My bf and I started trying to remember dreams a week ago because its necessary to get lucid. So far i've been successful, and been remembering at least 2 fragments of dreams a night(mostly complete dreams) but he hasn't succeded at all.
He's been trying Mild and autosuggestion. Also setting an alarm. He's got his Dream journal.
But he hasn't been able to remember dreams any more than he usually does, (one per week or less) So I'm posting this in his behalf. He wonders if his ability to remember everything IWL is messing with his ability to remember dreams. He's got an excelent photographic memory and he can describe everything he's done this week, this month, this year. He can even remember what he was wearing the first day at school ( 25 years back) or whatever detail you may ask him about his life. Everything he pays attention to, goes into his Long term memory.
In his journal he tried writting down his intention, and even dreamsigns of previous dreams (from years back) in order to fill that dream journal so that his mind would start remembering dreams. But no results yet.
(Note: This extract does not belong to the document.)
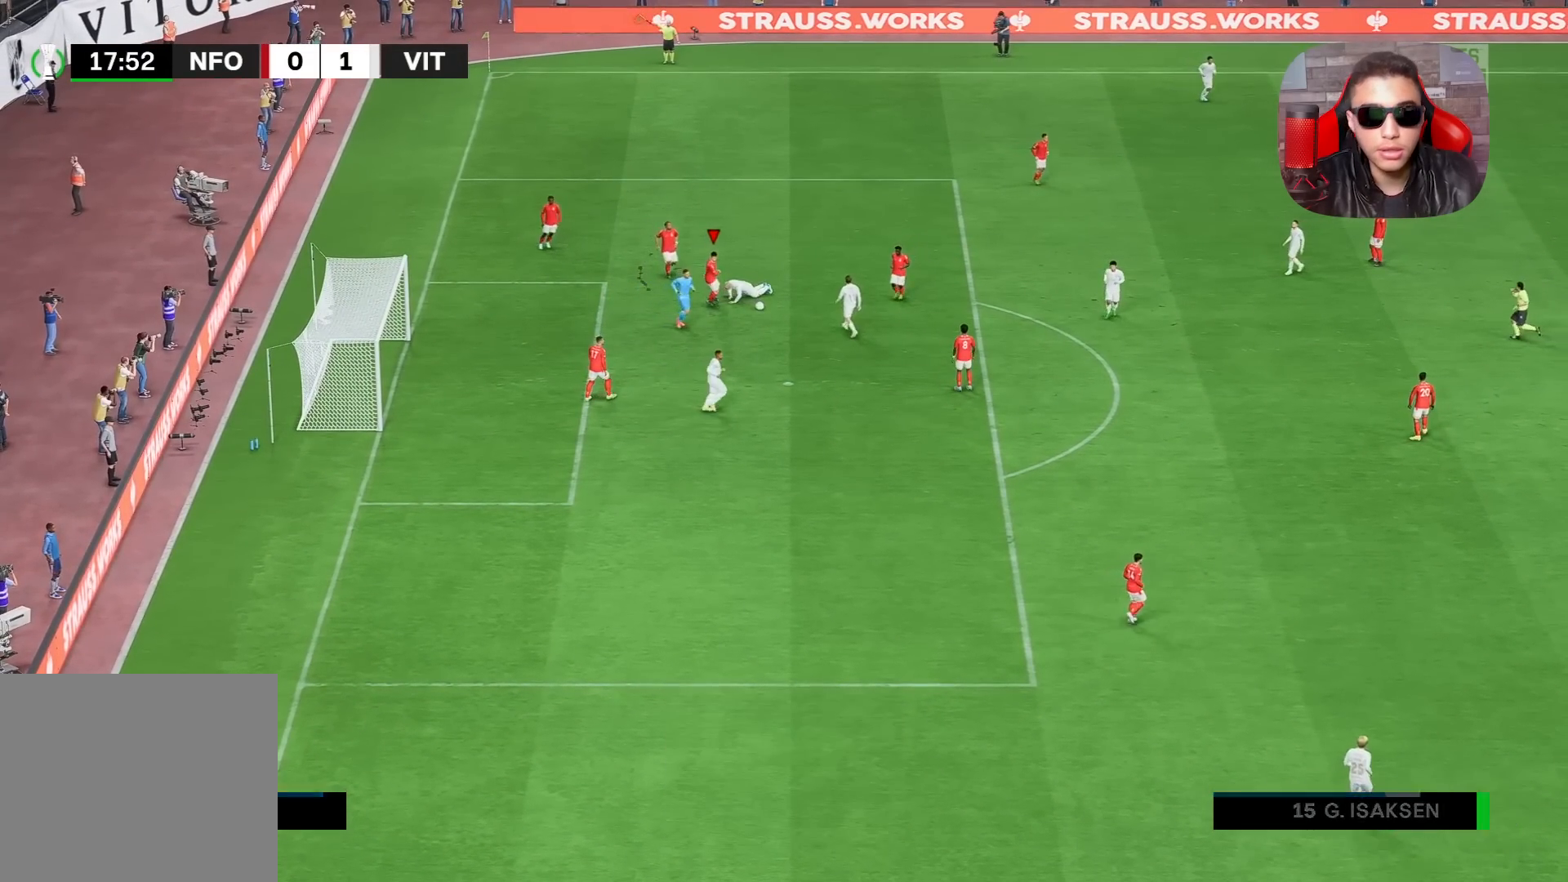
{"buttons": [], "left_stick": "center", "right_stick": "center", "events": [[33, "R1", "up"]]}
So what is it happening? any suggestions for this? can there be people who cannot remember their dreams due to other aspects of the mind, such as a great WL memory or other stuff?
edit on 23-11-2013 by Lincourtz because: (no reason given)

posted on Nov, 23 2013 @ 11:36 AM
reply to post by Taino

Meditation helps in dream control....when I first managed to meditate,I found I could control a normal dream that was fast turning into a nightmare:however,meditation isn't terribly easy for me and i've found myself recently unable to wake up or control anything-Mrs.Eric asked me why I was shouting while I was asleep....^^

posted on Nov, 25 2013 @ 01:09 PM
reply to post by Lincourtz

Learning this skill really takes some time. If anything, a photographic memory should be completely unrelated to dream memory. If I am not mistaken the two things use completely different parts of the brain. Dream memory needs to be trained too if you are not naturally gifted. The thing about dream memories is that they fade extremely quickly (way faster than normal memory). Lets say you have a dream and wake up and say "that was so cool! 1... 2... and 3... happened then 4... 5... and 6... too!". Anywhere from 10 minutes to an hour later you will forget nearly all of this. By the end of the day you'll be lucky to remember one of those events. That is why a dream journal is so useful, you write down what happens immediately when its fresh in your mind. However, the most important part of is looking through it periodically during the day, refreshing this memory, and visually trying to picture it it in your mind up to a week later.

Oh an thanks for the stars! I hope anyone doing this takes at least a little caution. It is alot safer than most other forms of recreation and can be a great escape. It is a whole nother world inside your own imagination!

posted on Nov, 26 2013 @ 10:55 PM
reply to post by Lincourtz

My honest opinion is that if you try and focus on lucid dreaming the more it becomes far from reach.
I really think its imagination or self control in some weird way let's you realize or feel different while asleep and dreaming. Allowing for the dreamer to break away from his daily real world. ( I hope any of this is comprehensible in some way)

It can be as easy as reading a sign in a dream then read it again but thinking of any word you would like to read and BLAMO! You just let your imagination loose. I chose to take flight when I did . Amazing feeling gotta tell ya.